A news article by Ray Carter, director of OCPA’s Center for Independent Journalism, was named a finalist, placing it among the top four entries submitted by outlets from across the eight states, in the “general news single story” category.
The associated judges’ comments declared the article, “Oklahoma schools ignoring long-term staff abuse of students,” to be “a well-researched indictment on school officials and lawmakers who continue to turn a blind eye to widespread sexual abuse of students in Oklahoma schools.”
“OCPA founded its Center for Independent Journalism to provide Oklahomans with fact-based news coverage on important issues that are often overlooked by other outlets,” said Jonathan Small, president of the Oklahoma Council of Public Affairs. “We knew there was a void in the marketplace, knew there was an audience starved for our style of coverage, and knew we could address that shortfall with quality journalism. The results of the Great Plains Journalism Awards are just the latest validation that we are achieving our goals in this arena.”
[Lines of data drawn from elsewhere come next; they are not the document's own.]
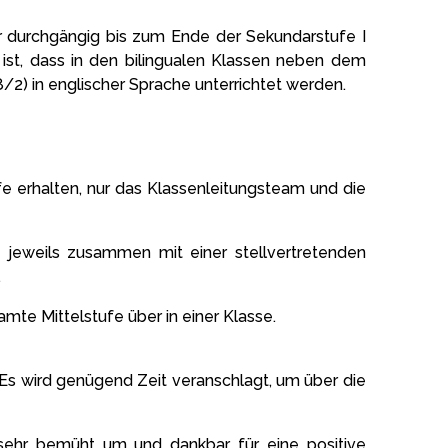
r durchgängig bis zum Ende der Sekundarstufe I
ist, dass in den bilingualen Klassen neben dem
8/2) in englischer Sprache unterrichtet werden.
e erhalten, nur das Klassenleitungsteam und die
e jeweils zusammen mit einer stellvertretenden
.
amte Mittelstufe über in einer Klasse.
Es wird genügend Zeit veranschlagt, um über die
 sehr bemüht um und dankbar für eine positive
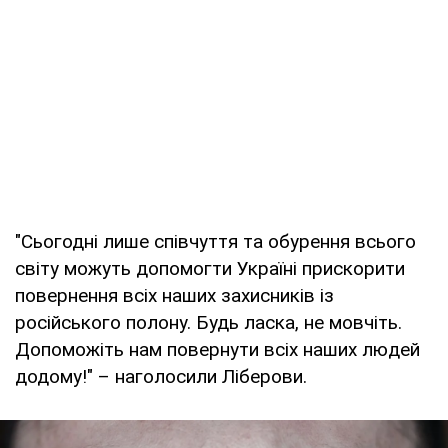
"Сьогодні лише співчуття та обурення всього
світу можуть допомогти Україні прискорити
повернення всіх наших захисників із
російського полону. Будь ласка, не мовчіть.
Допоможіть нам повернути всіх наших людей
додому!" – наголосили Ліберови.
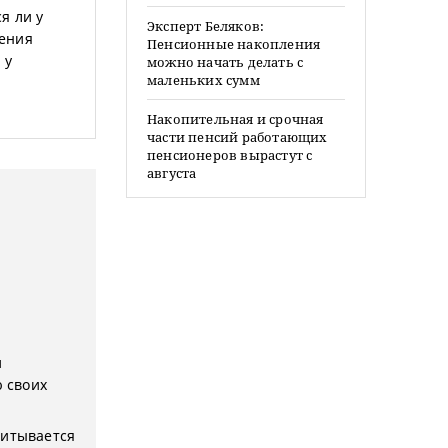
я ли у
Эксперт Беляков:
дения
Пенсионные накопления
 у
можно начать делать с
маленьких сумм
Накопительная и срочная
части пенсий работающих
пенсионеров вырастут с
августа
и
 своих
читывается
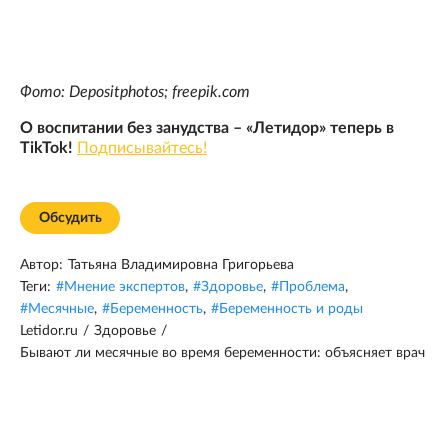
Фото: Depositphotos; freepik.com
О воспитании без занудства – «Летидор» теперь в
TikTok!
Подписывайтесь!
Обсудить
Автор:
Татьяна Владимировна Григорьева
Теги:
#
Мнение экспертов
,
#
Здоровье
,
#
Проблема
,
#
Месячные
,
#
Беременность
,
#
Беременность и роды
Letidor.ru
/
Здоровье
/
Бывают ли месячные во время беременности: объясняет врач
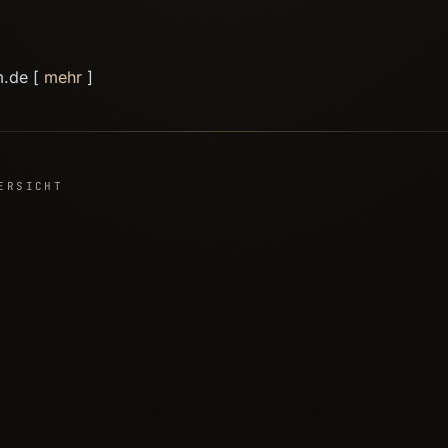
m.de [
mehr
]
ERSICHT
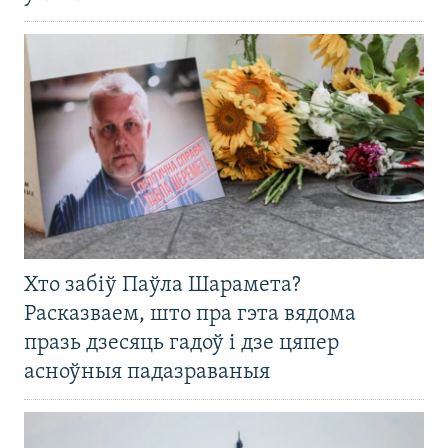
Хто забіў Паўла Шарамета?
Расказваем, што пра гэта вядома
празь дзесяць гадоў і дзе цяпер
асноўныя падазраваныя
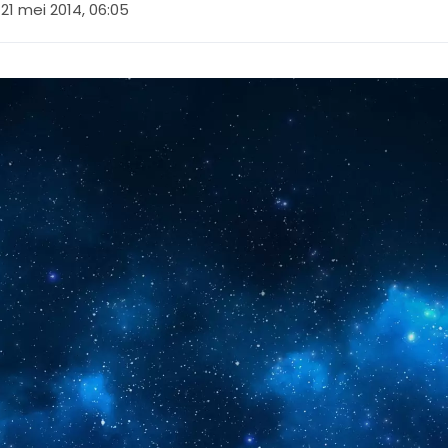
21 mei 2014, 06:05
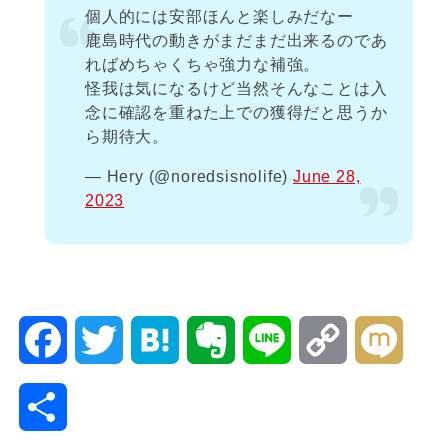
個人的には安部ほんと楽しみだなー
鹿島時代の動きがまだまだ出来るのであ
ればめちゃくちゃ強力な補強。
怪我は気になるけど当然そんなことは入
念に確認を重ねた上での獲得だと思うか
ら期待大。
— Hery (@noredsisnolife)
June 28,
2023
F
T
H
E
L
C
M
a
w
a
v
i
o
i
共
c
i
t
e
n
p
x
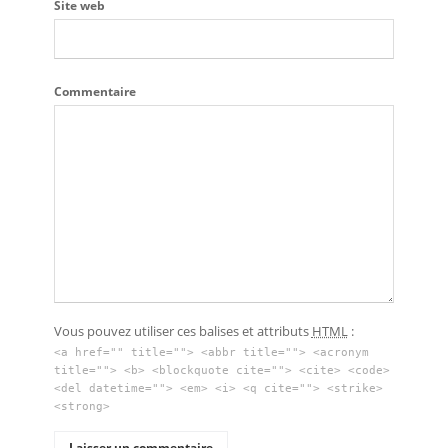
Site web
Commentaire
Vous pouvez utiliser ces balises et attributs
HTML
:
<a href="" title=""> <abbr title=""> <acronym
title=""> <b> <blockquote cite=""> <cite> <code>
<del datetime=""> <em> <i> <q cite=""> <strike>
<strong>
Entries in the Great Plains Journalism Awards competition come from news entities in eight states: Oklahoma, Arkansas, Kansas, Missouri, Nebraska, Iowa, North Dakota, and South Dakota.
The competition has multiple award categories in three broad areas: journalism, television/broadcast, and magazine publications.
The competition had five categories in the journalism section that would include written articles focused on state politics and policy like those typically produced by OCPA. Those categories are news package, project/investigative reporting, general news single story, general news continuing coverage, and beat reporting.
OCPA was the only entity named a winner or finalist in the “general news single story” category that was an Oklahoma-based or Oklahoma-focused news entity. In addition to OCPA, the other two finalists were based in Nebraska, while the category winner was a national outlet whose focus includes the Great Plains area.
Overall, there were 18 entries recognized as winners or finalists in the five aforementioned categories. OCPA was one of only three Oklahoma entities among the 18 finalists and winners in those five categories.
This is not Carter’s first journalism award. While serving as a beat reporter and senior Capitol reporter for The Journal Record, he received 12 Carl Rogan Awards in four years—including awards for investigative reporting, general news reporting, feature writing, spot news reporting, business reporting, and sports reporting.